Corey then explains to me that being the favorite, not just the winner, was obvious in a lot of ways besides the online voting.
"We were selling two hundred CDs a night, more CDs than Harlow or Soulcracker was drawing to their shows," Corey says with confidence. "That was because nobody could get the CD anywhere else and they really wanted it, but we sold a shitload of records."
After the band informs me they were selling 200 CDs a night at gigs and packing clubs from coast to coast, the question hits me: why sign to a major?
Fletcher has no problem answering that, fielding the question in a matter of seconds. "We signed with Epic because of the distribution and radio play. You need radio play and the video push to go to the next level."
"We thought a lot about it before we signed and what it boiled down to was that we thought we could always tour and make money and sell merchandise and pay our bills, but we wanted to break through to the next level and we didn't think we could do that without a major's help," adds Corey.
"I mean, we'd always have our fanbase, but with Epic pushing us we could expand our fanbase and grow rather than staying at a certain level forever," further explains Corey. "And, look at it this way. In this day and age if you don't sell massive quantities, you're going to be dropped anyway, so you get out of your contract and get a bunch of free money. We'll always be able to be that band that tours but we wouldn't always have the opportunity to have someone push us.
"We choose Epic specifically because they seemed to want to take a chance on us and were meeting our demands. We talked to some other labels who were worried about the TV show and the effects it might have on the band and other labels who wanted to sign us because of the hype but weren't really going to push us.
"We've sold more CDs than 99% of the bands on Epic in two weeks, so the risk was that Epic was going to push us and take a chance, and not just sign us like these other labels wanted to, milk the show, and leave it at that. Where is the risk in that? We have proven we can go out there and tour, pack clubs, and sell CDs. So there is no risk in signing us. The real risk is signing an unknown band that has never toured and pushing them. And we wanted someone who was actually going to take a chance on us."

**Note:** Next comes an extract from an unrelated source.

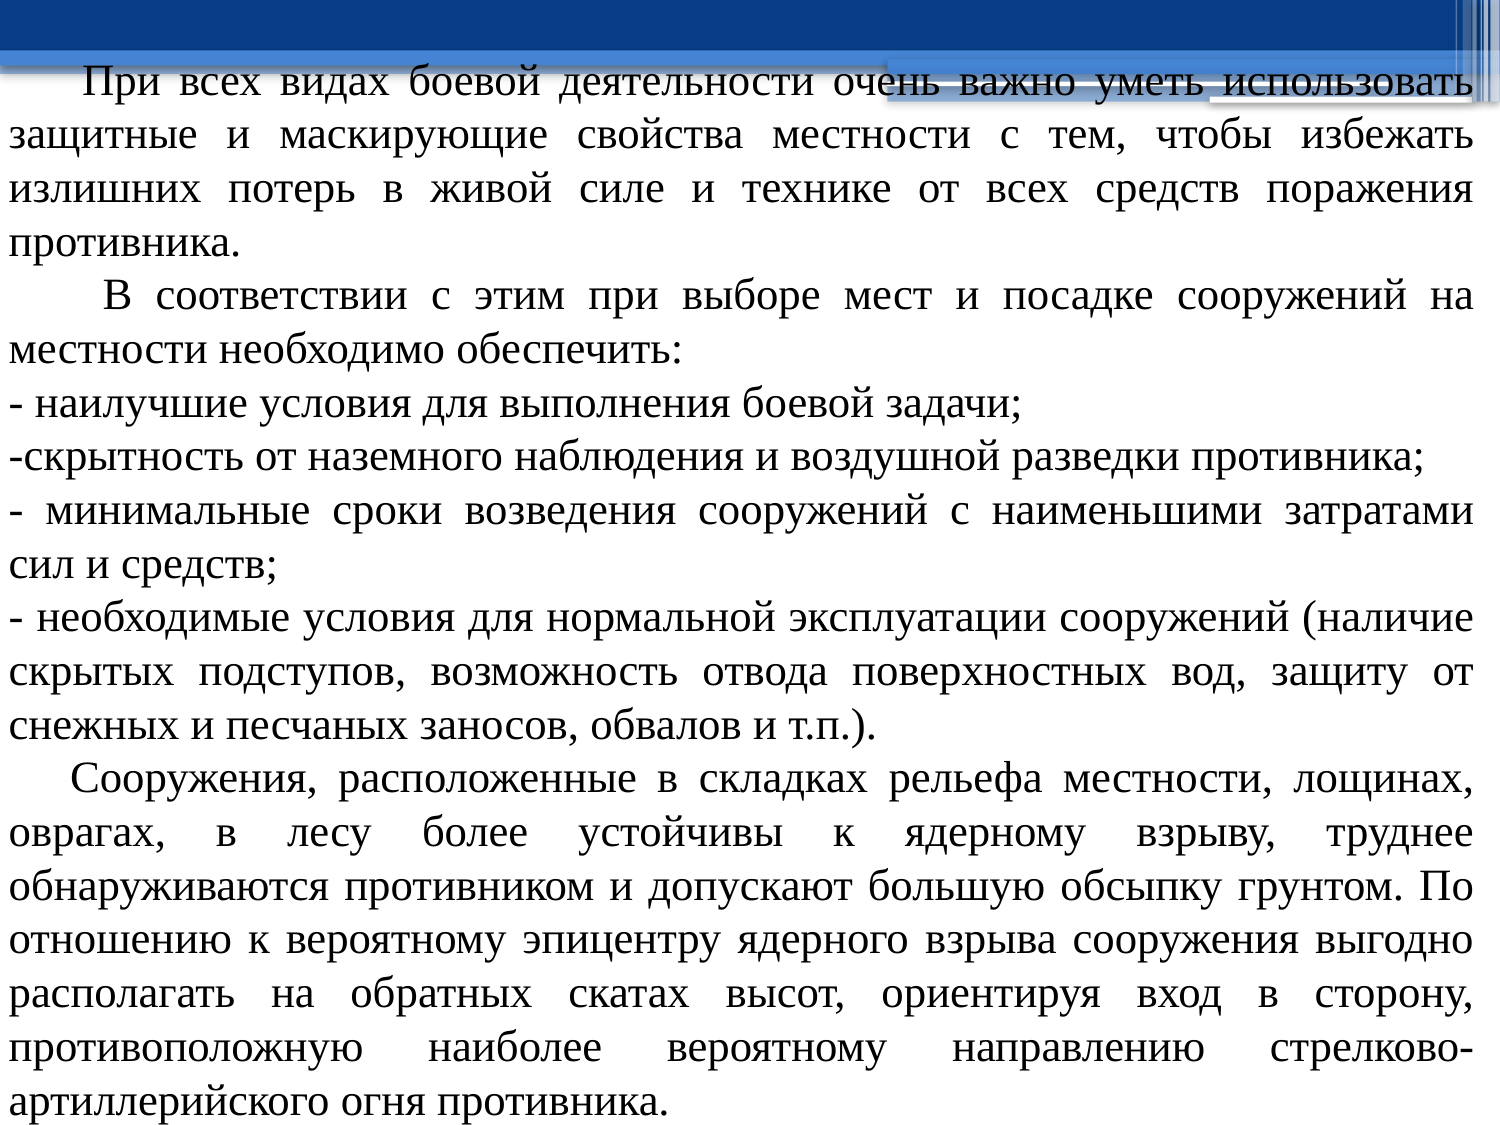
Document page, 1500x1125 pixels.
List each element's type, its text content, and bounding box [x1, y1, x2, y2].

text_box При всех видах боевой деятельности очень важно уметь использовать защитные и маскирующие свойства местности с тем, чтобы избежать излишних потерь в живой силе и технике от всех средств поражения противника. В соответствии с этим при выборе мест и посадке сооружений на местности необходимо обеспечить: - наилучшие условия для выполнения боевой задачи; -скрытность от наземного наблюдения и воздушной разведки противника; - минимальные сроки возведения сооружений с наименьшими затратами сил и средств; - необходимые условия для нормальной эксплуатации сооружений (наличие скрытых подступов, возможность отвода поверхностных вод, защиту от снежных и песчаных заносов, обвалов и т.п.). Сооружения, расположенные в складках рельефа местности, лощинах, оврагах, в лесу более устойчивы к ядерному взрыву, труднее обнаруживаются противником и допускают большую обсыпку грунтом. По отношению к вероятному эпицентру ядерного взрыва сооружения выгодно располагать на обратных скатах высот, ориентируя вход в сторону, противоположную наиболее вероятному направлению стрелково-артиллерийского огня противника. [0, 42, 1491, 1125]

Epic's version of Welcoming Home The Astronauts includes a few slight changes to the original, self-released version, including two new tracks, completely new mixes, and some overdubs and backing vocals added.
"To the normal ear, you can't hear that much of a difference in the two," explains Corey. "Tom Lord-Alge re-mixed the songs so they'd be a bit stronger.
"The people who worked on the self-released version were great. We'd play the record for people and it sounded like a major label record. But, the chance to work with a great mixer like Tom Lord-Alge was a chance we couldn't pass up. We recorded two new songs that were demos we had and added a bit to a few songs, but that's about it. Not much has changed, but the Epic version is a lot more rocking. It is a better representation of what we do live, but still doesn't come close to how much we rock live."
One of the upcoming singles will be "Coke", a song that almost didn't make it onto the album.
"'Coke' almost didn't appear on the album because Coca-Cola wasn't going to let us use the song with the word "naked" in it," Corey says half-laughing. "We had to change it to 'taken' before they'd let us release it. It was a major hassle."
After the interview, Corey asks me only one favor.
"When you write this article you have to promise me you don't write, 'they were on TV, but I have to admit, they're good'. I hate it when people say, 'I have to admit they're good'. What does being on TV have to do with anything? We're the same band we were before we were on TV."
One listen to Welcoming Home The Astronauts and you'll understand what Corey is talking about. Check out their live show and you'll be even more convinced of the band's talents. A truly lively band, on and off of stage.